**Task input**:
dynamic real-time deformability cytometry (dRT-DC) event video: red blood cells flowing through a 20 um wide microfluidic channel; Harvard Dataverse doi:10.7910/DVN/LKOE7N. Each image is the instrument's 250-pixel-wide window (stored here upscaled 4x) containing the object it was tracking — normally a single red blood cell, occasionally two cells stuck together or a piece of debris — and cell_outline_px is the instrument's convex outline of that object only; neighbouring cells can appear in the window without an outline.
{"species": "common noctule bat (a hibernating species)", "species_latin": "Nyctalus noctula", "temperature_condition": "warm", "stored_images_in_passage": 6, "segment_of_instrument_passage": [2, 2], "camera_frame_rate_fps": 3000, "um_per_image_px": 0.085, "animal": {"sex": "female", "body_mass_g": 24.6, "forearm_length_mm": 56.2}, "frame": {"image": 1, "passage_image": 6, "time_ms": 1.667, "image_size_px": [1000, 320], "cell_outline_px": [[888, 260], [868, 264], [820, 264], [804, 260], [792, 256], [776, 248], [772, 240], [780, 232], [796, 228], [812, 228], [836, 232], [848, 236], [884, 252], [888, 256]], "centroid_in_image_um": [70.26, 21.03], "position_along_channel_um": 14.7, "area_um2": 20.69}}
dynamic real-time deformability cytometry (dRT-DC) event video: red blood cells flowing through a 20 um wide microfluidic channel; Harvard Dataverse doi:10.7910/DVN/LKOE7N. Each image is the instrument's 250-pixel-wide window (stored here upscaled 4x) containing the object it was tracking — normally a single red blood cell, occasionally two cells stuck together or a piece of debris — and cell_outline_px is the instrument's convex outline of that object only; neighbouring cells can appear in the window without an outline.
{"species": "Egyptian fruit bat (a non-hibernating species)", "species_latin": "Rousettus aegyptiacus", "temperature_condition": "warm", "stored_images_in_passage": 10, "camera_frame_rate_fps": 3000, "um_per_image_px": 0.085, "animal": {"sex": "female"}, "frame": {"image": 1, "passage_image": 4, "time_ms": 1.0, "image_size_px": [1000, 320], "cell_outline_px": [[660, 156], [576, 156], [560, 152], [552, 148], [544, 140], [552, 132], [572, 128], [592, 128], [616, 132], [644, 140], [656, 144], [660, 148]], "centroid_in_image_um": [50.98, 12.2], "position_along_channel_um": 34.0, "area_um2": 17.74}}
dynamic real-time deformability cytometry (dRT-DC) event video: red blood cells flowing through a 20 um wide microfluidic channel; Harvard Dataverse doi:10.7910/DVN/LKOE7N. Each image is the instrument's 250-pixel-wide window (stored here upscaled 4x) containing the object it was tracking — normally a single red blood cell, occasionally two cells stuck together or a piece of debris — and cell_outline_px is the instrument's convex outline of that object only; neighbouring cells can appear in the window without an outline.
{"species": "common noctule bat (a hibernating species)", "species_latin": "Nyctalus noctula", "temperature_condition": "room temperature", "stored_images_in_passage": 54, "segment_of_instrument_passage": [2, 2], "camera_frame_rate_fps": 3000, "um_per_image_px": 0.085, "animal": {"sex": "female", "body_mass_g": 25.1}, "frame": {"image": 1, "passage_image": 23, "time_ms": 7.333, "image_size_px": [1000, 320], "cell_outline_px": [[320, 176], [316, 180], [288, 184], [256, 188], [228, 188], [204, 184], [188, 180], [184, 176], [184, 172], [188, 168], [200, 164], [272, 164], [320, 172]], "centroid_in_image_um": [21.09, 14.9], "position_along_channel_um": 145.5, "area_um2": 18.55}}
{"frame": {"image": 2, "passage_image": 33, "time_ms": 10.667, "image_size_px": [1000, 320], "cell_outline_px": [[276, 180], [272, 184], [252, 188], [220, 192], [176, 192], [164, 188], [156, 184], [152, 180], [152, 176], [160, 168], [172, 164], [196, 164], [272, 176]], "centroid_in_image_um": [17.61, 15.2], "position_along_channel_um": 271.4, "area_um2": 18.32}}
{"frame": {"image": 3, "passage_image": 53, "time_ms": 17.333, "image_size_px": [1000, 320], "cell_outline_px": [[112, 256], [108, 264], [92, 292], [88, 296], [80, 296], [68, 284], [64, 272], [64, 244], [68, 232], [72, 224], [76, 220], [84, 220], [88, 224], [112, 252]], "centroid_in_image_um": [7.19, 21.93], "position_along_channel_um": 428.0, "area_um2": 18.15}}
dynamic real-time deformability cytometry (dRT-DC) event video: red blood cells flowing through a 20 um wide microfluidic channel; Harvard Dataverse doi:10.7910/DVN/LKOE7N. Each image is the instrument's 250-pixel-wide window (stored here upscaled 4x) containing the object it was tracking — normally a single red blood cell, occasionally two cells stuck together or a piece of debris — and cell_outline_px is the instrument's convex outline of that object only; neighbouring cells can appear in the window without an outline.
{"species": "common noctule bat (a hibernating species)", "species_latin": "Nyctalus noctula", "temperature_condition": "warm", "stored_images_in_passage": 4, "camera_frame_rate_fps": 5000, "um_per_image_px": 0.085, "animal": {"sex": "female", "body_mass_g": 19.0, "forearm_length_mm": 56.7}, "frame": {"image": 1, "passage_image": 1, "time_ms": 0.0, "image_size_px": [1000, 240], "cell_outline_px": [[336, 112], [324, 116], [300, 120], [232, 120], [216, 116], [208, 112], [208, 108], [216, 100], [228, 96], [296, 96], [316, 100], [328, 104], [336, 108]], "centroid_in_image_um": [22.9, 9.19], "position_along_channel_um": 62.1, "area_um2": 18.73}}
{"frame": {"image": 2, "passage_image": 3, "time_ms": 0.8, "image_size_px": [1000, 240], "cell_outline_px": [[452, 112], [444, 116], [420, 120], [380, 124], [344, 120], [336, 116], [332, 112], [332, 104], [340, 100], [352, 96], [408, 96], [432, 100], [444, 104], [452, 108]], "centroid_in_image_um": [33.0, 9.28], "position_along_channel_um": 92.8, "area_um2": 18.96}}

**Set exercise**:
Copy every line of the material, please, keeping it exactly the same.

**Expected output**:
dynamic real-time deformability cytometry (dRT-DC) event video: red blood cells flowing through a 20 um wide microfluidic channel; Harvard Dataverse doi:10.7910/DVN/LKOE7N. Each image is the instrument's 250-pixel-wide window (stored here upscaled 4x) containing the object it was tracking — normally a single red blood cell, occasionally two cells stuck together or a piece of debris — and cell_outline_px is the instrument's convex outline of that object only; neighbouring cells can appear in the window without an outline.
{"species": "common noctule bat (a hibernating species)", "species_latin": "Nyctalus noctula", "temperature_condition": "warm", "stored_images_in_passage": 6, "segment_of_instrument_passage": [2, 2], "camera_frame_rate_fps": 3000, "um_per_image_px": 0.085, "animal": {"sex": "female", "body_mass_g": 24.6, "forearm_length_mm": 56.2}, "frame": {"image": 1, "passage_image": 6, "time_ms": 1.667, "image_size_px": [1000, 320], "cell_outline_px": [[888, 260], [868, 264], [820, 264], [804, 260], [792, 256], [776, 248], [772, 240], [780, 232], [796, 228], [812, 228], [836, 232], [848, 236], [884, 252], [888, 256]], "centroid_in_image_um": [70.26, 21.03], "position_along_channel_um": 14.7, "area_um2": 20.69}}
dynamic real-time deformability cytometry (dRT-DC) event video: red blood cells flowing through a 20 um wide microfluidic channel; Harvard Dataverse doi:10.7910/DVN/LKOE7N. Each image is the instrument's 250-pixel-wide window (stored here upscaled 4x) containing the object it was tracking — normally a single red blood cell, occasionally two cells stuck together or a piece of debris — and cell_outline_px is the instrument's convex outline of that object only; neighbouring cells can appear in the window without an outline.
{"species": "Egyptian fruit bat (a non-hibernating species)", "species_latin": "Rousettus aegyptiacus", "temperature_condition": "warm", "stored_images_in_passage": 10, "camera_frame_rate_fps": 3000, "um_per_image_px": 0.085, "animal": {"sex": "female"}, "frame": {"image": 1, "passage_image": 4, "time_ms": 1.0, "image_size_px": [1000, 320], "cell_outline_px": [[660, 156], [576, 156], [560, 152], [552, 148], [544, 140], [552, 132], [572, 128], [592, 128], [616, 132], [644, 140], [656, 144], [660, 148]], "centroid_in_image_um": [50.98, 12.2], "position_along_channel_um": 34.0, "area_um2": 17.74}}
dynamic real-time deformability cytometry (dRT-DC) event video: red blood cells flowing through a 20 um wide microfluidic channel; Harvard Dataverse doi:10.7910/DVN/LKOE7N. Each image is the instrument's 250-pixel-wide window (stored here upscaled 4x) containing the object it was tracking — normally a single red blood cell, occasionally two cells stuck together or a piece of debris — and cell_outline_px is the instrument's convex outline of that object only; neighbouring cells can appear in the window without an outline.
{"species": "common noctule bat (a hibernating species)", "species_latin": "Nyctalus noctula", "temperature_condition": "room temperature", "stored_images_in_passage": 54, "segment_of_instrument_passage": [2, 2], "camera_frame_rate_fps": 3000, "um_per_image_px": 0.085, "animal": {"sex": "female", "body_mass_g": 25.1}, "frame": {"image": 1, "passage_image": 23, "time_ms": 7.333, "image_size_px": [1000, 320], "cell_outline_px": [[320, 176], [316, 180], [288, 184], [256, 188], [228, 188], [204, 184], [188, 180], [184, 176], [184, 172], [188, 168], [200, 164], [272, 164], [320, 172]], "centroid_in_image_um": [21.09, 14.9], "position_along_channel_um": 145.5, "area_um2": 18.55}}
{"frame": {"image": 2, "passage_image": 33, "time_ms": 10.667, "image_size_px": [1000, 320], "cell_outline_px": [[276, 180], [272, 184], [252, 188], [220, 192], [176, 192], [164, 188], [156, 184], [152, 180], [152, 176], [160, 168], [172, 164], [196, 164], [272, 176]], "centroid_in_image_um": [17.61, 15.2], "position_along_channel_um": 271.4, "area_um2": 18.32}}
{"frame": {"image": 3, "passage_image": 53, "time_ms": 17.333, "image_size_px": [1000, 320], "cell_outline_px": [[112, 256], [108, 264], [92, 292], [88, 296], [80, 296], [68, 284], [64, 272], [64, 244], [68, 232], [72, 224], [76, 220], [84, 220], [88, 224], [112, 252]], "centroid_in_image_um": [7.19, 21.93], "position_along_channel_um": 428.0, "area_um2": 18.15}}
dynamic real-time deformability cytometry (dRT-DC) event video: red blood cells flowing through a 20 um wide microfluidic channel; Harvard Dataverse doi:10.7910/DVN/LKOE7N. Each image is the instrument's 250-pixel-wide window (stored here upscaled 4x) containing the object it was tracking — normally a single red blood cell, occasionally two cells stuck together or a piece of debris — and cell_outline_px is the instrument's convex outline of that object only; neighbouring cells can appear in the window without an outline.
{"species": "common noctule bat (a hibernating species)", "species_latin": "Nyctalus noctula", "temperature_condition": "warm", "stored_images_in_passage": 4, "camera_frame_rate_fps": 5000, "um_per_image_px": 0.085, "animal": {"sex": "female", "body_mass_g": 19.0, "forearm_length_mm": 56.7}, "frame": {"image": 1, "passage_image": 1, "time_ms": 0.0, "image_size_px": [1000, 240], "cell_outline_px": [[336, 112], [324, 116], [300, 120], [232, 120], [216, 116], [208, 112], [208, 108], [216, 100], [228, 96], [296, 96], [316, 100], [328, 104], [336, 108]], "centroid_in_image_um": [22.9, 9.19], "position_along_channel_um": 62.1, "area_um2": 18.73}}
{"frame": {"image": 2, "passage_image": 3, "time_ms": 0.8, "image_size_px": [1000, 240], "cell_outline_px": [[452, 112], [444, 116], [420, 120], [380, 124], [344, 120], [336, 116], [332, 112], [332, 104], [340, 100], [352, 96], [408, 96], [432, 100], [444, 104], [452, 108]], "centroid_in_image_um": [33.0, 9.28], "position_along_channel_um": 92.8, "area_um2": 18.96}}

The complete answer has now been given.